## Records provided

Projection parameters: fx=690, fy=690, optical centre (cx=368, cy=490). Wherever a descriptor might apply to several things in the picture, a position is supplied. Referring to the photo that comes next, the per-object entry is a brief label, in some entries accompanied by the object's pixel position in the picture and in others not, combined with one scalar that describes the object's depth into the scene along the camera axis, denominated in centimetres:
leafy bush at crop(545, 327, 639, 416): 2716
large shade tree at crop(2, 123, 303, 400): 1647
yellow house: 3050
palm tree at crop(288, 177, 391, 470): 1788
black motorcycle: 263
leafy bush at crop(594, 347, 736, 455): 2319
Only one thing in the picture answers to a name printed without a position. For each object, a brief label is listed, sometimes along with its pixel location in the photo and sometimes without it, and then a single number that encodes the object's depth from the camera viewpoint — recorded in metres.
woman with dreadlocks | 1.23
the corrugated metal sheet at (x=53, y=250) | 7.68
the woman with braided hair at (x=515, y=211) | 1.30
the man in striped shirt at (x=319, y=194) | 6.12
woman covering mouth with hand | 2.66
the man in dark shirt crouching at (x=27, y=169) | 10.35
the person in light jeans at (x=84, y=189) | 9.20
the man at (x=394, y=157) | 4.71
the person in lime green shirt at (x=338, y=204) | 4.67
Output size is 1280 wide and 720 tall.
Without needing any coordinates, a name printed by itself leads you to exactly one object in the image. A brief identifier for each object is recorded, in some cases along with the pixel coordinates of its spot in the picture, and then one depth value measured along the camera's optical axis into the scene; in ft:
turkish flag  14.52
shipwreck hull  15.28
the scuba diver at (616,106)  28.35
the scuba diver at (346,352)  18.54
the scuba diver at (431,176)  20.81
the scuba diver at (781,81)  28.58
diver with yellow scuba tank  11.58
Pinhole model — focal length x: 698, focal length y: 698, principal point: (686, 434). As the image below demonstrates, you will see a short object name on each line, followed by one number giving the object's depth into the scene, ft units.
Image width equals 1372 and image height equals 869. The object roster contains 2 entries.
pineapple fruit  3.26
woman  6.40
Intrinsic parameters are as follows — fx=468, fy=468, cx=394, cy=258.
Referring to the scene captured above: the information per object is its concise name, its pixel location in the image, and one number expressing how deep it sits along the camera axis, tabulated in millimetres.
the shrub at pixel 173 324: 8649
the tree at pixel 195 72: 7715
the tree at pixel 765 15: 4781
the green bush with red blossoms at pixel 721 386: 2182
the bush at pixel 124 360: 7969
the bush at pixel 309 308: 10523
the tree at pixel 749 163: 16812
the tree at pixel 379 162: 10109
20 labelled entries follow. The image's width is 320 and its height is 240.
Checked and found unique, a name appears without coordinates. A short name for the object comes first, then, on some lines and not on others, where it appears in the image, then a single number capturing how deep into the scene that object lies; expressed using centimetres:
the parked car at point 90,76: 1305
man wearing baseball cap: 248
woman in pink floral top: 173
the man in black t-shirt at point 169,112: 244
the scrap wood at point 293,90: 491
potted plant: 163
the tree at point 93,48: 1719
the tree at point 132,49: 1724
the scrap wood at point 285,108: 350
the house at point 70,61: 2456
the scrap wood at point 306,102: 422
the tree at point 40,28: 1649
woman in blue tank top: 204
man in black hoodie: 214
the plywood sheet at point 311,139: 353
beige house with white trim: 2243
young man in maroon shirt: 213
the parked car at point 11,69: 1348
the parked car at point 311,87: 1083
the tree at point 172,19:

## Task instructions
Above are the lines; repeat exactly the ones from the line containing "palm tree at crop(288, 177, 391, 470): 1788" down to the line containing "the person in lime", both inclusive.

## Task result
palm tree at crop(288, 177, 391, 470): 1788
black motorcycle: 263
leafy bush at crop(594, 347, 736, 455): 2319
Only one thing in the picture answers to a name printed without a position. For each object, a brief label is listed, sometimes along with its pixel location in the photo and sometimes without it, and then a single number that encodes the object's depth from the camera viewpoint — recorded in metres.
woman with dreadlocks | 1.23
the corrugated metal sheet at (x=53, y=250) | 7.68
the woman with braided hair at (x=515, y=211) | 1.30
the man in striped shirt at (x=319, y=194) | 6.12
woman covering mouth with hand | 2.66
the man in dark shirt crouching at (x=27, y=169) | 10.35
the person in light jeans at (x=84, y=189) | 9.20
the man at (x=394, y=157) | 4.71
the person in lime green shirt at (x=338, y=204) | 4.67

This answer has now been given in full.